- Born: Cecelia Anne Eaton March 22, 1942 New York City, New York, US
- Died: June 19, 2022 (aged 80) Moscow, Idaho, US
- Other names: C. A. E. Luschnig
- Occupations: College professor, classics scholar, writer

= Cecelia Eaton Luschnig =

American college professor

Cecelia Anne Eaton Luschnig (March 22, 1942 – June 19, 2022) was an American classics scholar, translator, and writer. She was a professor at the University of Idaho.

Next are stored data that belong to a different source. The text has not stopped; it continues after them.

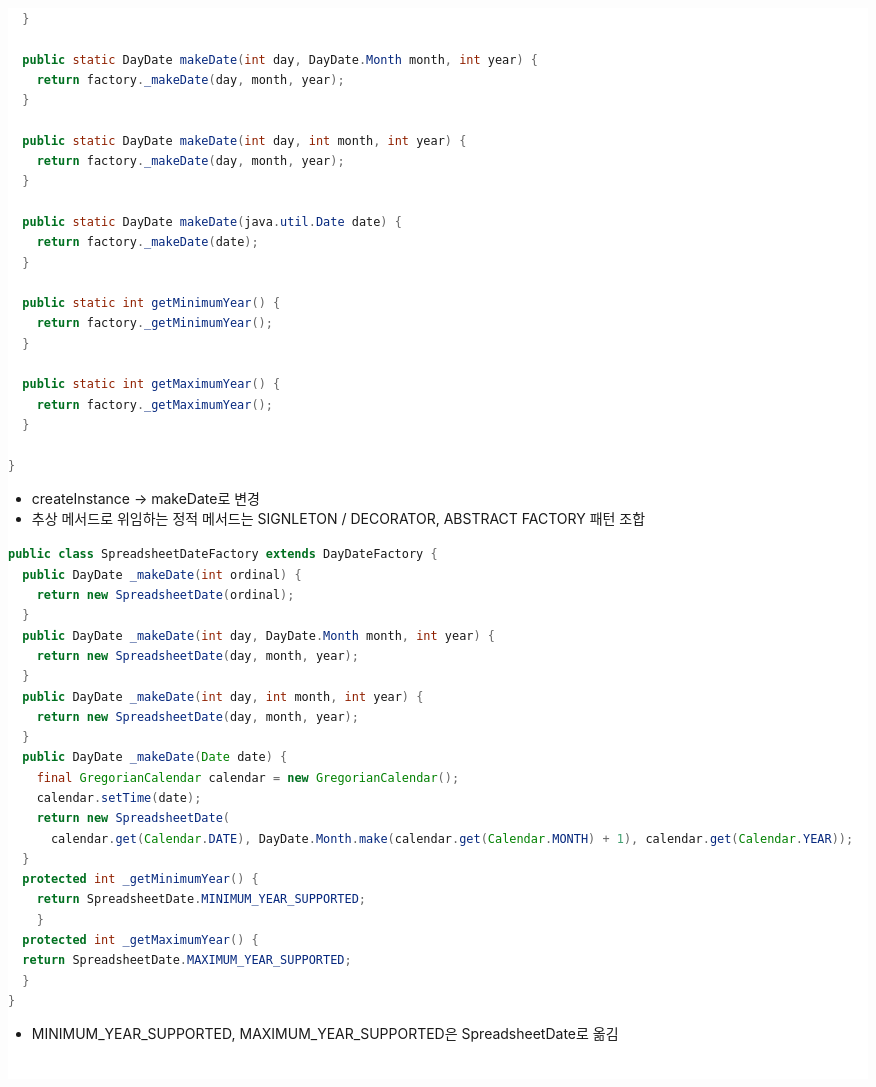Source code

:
 ```java
  }

  public static DayDate makeDate(int day, DayDate.Month month, int year) { 
    return factory._makeDate(day, month, year);
  }

  public static DayDate makeDate(int day, int month, int year) { 
    return factory._makeDate(day, month, year);
  }

  public static DayDate makeDate(java.util.Date date) { 
    return factory._makeDate(date);
  }

  public static int getMinimumYear() { 
    return factory._getMinimumYear();
  }

  public static int getMaximumYear() { 
    return factory._getMaximumYear();
  } 

}
```
* createInstance -> makeDate로 변경
* 추상 메서드로 위임하는 정적 메서드는 SIGNLETON / DECORATOR, ABSTRACT FACTORY 패턴 조합
```java
public class SpreadsheetDateFactory extends DayDateFactory { 
  public DayDate _makeDate(int ordinal) {
    return new SpreadsheetDate(ordinal); 
  }
  public DayDate _makeDate(int day, DayDate.Month month, int year) { 
    return new SpreadsheetDate(day, month, year);
  }
  public DayDate _makeDate(int day, int month, int year) { 
    return new SpreadsheetDate(day, month, year);
  }
  public DayDate _makeDate(Date date) {
    final GregorianCalendar calendar = new GregorianCalendar(); 
    calendar.setTime(date);
    return new SpreadsheetDate(
      calendar.get(Calendar.DATE), DayDate.Month.make(calendar.get(Calendar.MONTH) + 1), calendar.get(Calendar.YEAR));
  }
  protected int _getMinimumYear() {
    return SpreadsheetDate.MINIMUM_YEAR_SUPPORTED;
    }
  protected int _getMaximumYear() {
  return SpreadsheetDate.MAXIMUM_YEAR_SUPPORTED;
  } 
}

```
* MINIMUM_YEAR_SUPPORTED, MAXIMUM_YEAR_SUPPORTED은 SpreadsheetDate로 옮김
<br/>
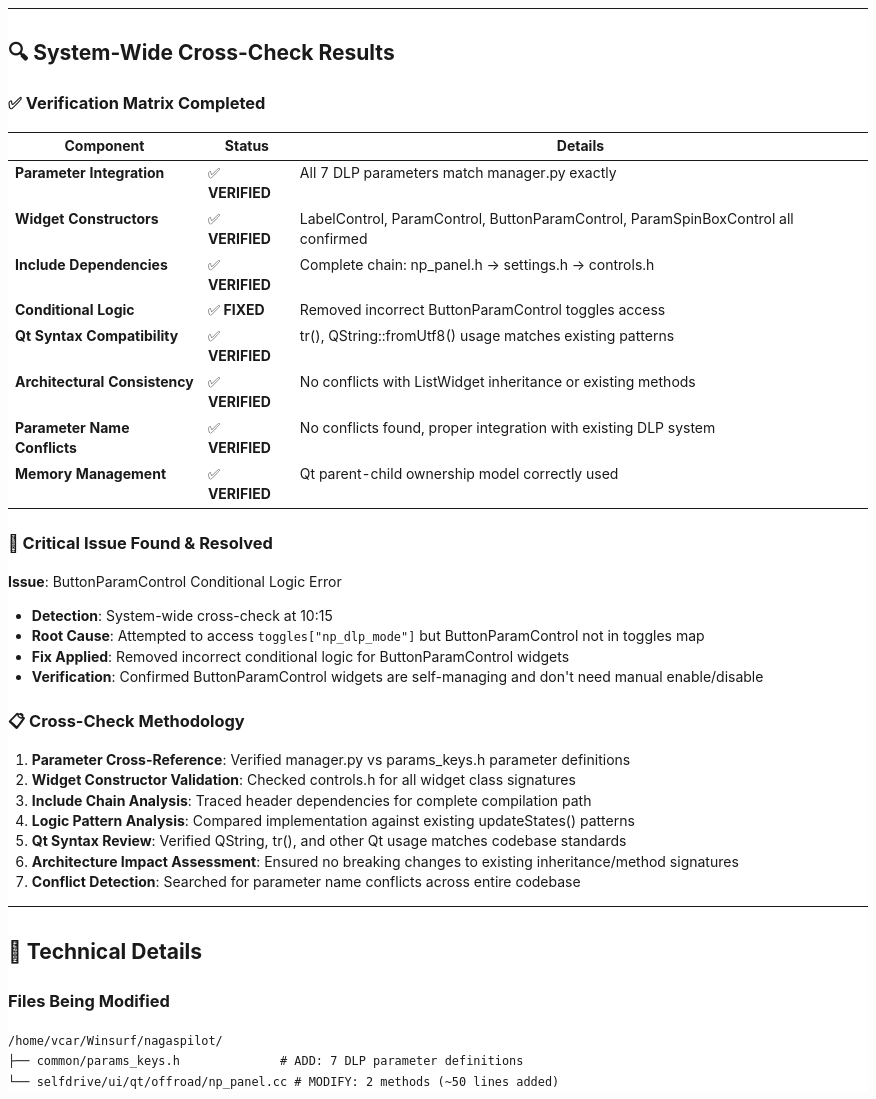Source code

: 
---

## 🔍 **System-Wide Cross-Check Results**

### **✅ Verification Matrix Completed**
| **Component** | **Status** | **Details** |
|---------------|------------|-------------|
| **Parameter Integration** | ✅ **VERIFIED** | All 7 DLP parameters match manager.py exactly |
| **Widget Constructors** | ✅ **VERIFIED** | LabelControl, ParamControl, ButtonParamControl, ParamSpinBoxControl all confirmed |
| **Include Dependencies** | ✅ **VERIFIED** | Complete chain: np_panel.h → settings.h → controls.h |
| **Conditional Logic** | ✅ **FIXED** | Removed incorrect ButtonParamControl toggles access |
| **Qt Syntax Compatibility** | ✅ **VERIFIED** | tr(), QString::fromUtf8() usage matches existing patterns |
| **Architectural Consistency** | ✅ **VERIFIED** | No conflicts with ListWidget inheritance or existing methods |
| **Parameter Name Conflicts** | ✅ **VERIFIED** | No conflicts found, proper integration with existing DLP system |
| **Memory Management** | ✅ **VERIFIED** | Qt parent-child ownership model correctly used |

### **🚨 Critical Issue Found & Resolved**
**Issue**: ButtonParamControl Conditional Logic Error
- **Detection**: System-wide cross-check at 10:15
- **Root Cause**: Attempted to access `toggles["np_dlp_mode"]` but ButtonParamControl not in toggles map
- **Fix Applied**: Removed incorrect conditional logic for ButtonParamControl widgets
- **Verification**: Confirmed ButtonParamControl widgets are self-managing and don't need manual enable/disable

### **📋 Cross-Check Methodology**
1. **Parameter Cross-Reference**: Verified manager.py vs params_keys.h parameter definitions
2. **Widget Constructor Validation**: Checked controls.h for all widget class signatures  
3. **Include Chain Analysis**: Traced header dependencies for complete compilation path
4. **Logic Pattern Analysis**: Compared implementation against existing updateStates() patterns
5. **Qt Syntax Review**: Verified QString, tr(), and other Qt usage matches codebase standards
6. **Architecture Impact Assessment**: Ensured no breaking changes to existing inheritance/method signatures
7. **Conflict Detection**: Searched for parameter name conflicts across entire codebase

---

## 🔧 **Technical Details**

### **Files Being Modified**
```
/home/vcar/Winsurf/nagaspilot/
├── common/params_keys.h              # ADD: 7 DLP parameter definitions  
└── selfdrive/ui/qt/offroad/np_panel.cc # MODIFY: 2 methods (~50 lines added)
```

==Early life and education==
Cecelia Anne Eaton was born in New York City, the daughter of James C. "Jimmy" Eaton and Olive Findlay Eaton. She had two brothers. Her father was a club owner in Syosset. She graduated from Hunter College High School and the City College of New York. She completed doctoral studies at the University of Cincinnati, with a dissertation titled "The Logos-Ergon Conflict: A Study of Euripidean Tragedy" (1972).

==Career==
Luschnig was a classics professor at the University of Idaho. She was a noted expert on Euripides. She received the American Philological Association Award for Excellence in Teaching. She was president of the Classical Association of the Pacific Northwest, and edited the association's newsletter. She was active in the classics honor society Eta Sigma Phi, and advised the society's University of Idaho chapter from 1975 to 2003.

==Publications==
===Books===
- ETYMA: An Introduction to Vocabulary Building from Latin & Greek (1982, with Lance J. Luschnig)
- Etymidion: A Students' Workbook (1985)
- Tragic Aporia: A Study of Euripides’ Iphigenia at Aulis (1988)
- Time Holds the Mirror: A Study of Knowledge in Euripides’ Hippolytus (1988)
- The Gorgon’s Severed Head: Studies in Alcestis, Electra, and Phoenissae (1995)
- Euripides’ Alcestis: A Commentary (2003, with Hanna M. Roisman)
- The Worlds of Roman Women: A Latin Reader (2005, edited with A. R. Raia and J.L. Sebesta)
- Latin Letters; Reading Roman Correspondence (2006)
- An Introduction to Ancient Greek: A Literary Approach (2007)
- Granddaughter of the Sun: A Study of Euripides’ Medea (2007)
- Euripides’ Electra: A Commentary (2011, with Hanna M. Roisman)
- Electra, Phoenician Women, Bacchae, & Iphigenia at Aulis (2011, translated with Paul Woodruff)
- The Orestes Plays (2016)
- Three Other Theban Plays: Aeschylus' Seven against Thebes; Euripides' Suppliants; Euripides' Phoenician Women (2016)
===Articles===
- "Euripides' Trojan Women: All Is Vanity" (1971)
- "Euripides' Hecabe: The Time Is out of Joint" (1976)
- "Time and Memory in Euripides' Iphigenia at Aulis" (1982)
- "The Value of Ignorance in the Hippolytus" (1983)
- "Interiors: Imaginary Spaces in Alcestis and Medea" (1992)

==Personal life==
Eaton married photographer Lance J. Luschnig in 1970. She died from cancer in 2022, at the age of 80, in Moscow, Idaho. She donated some of her papers to the University of Idaho Library.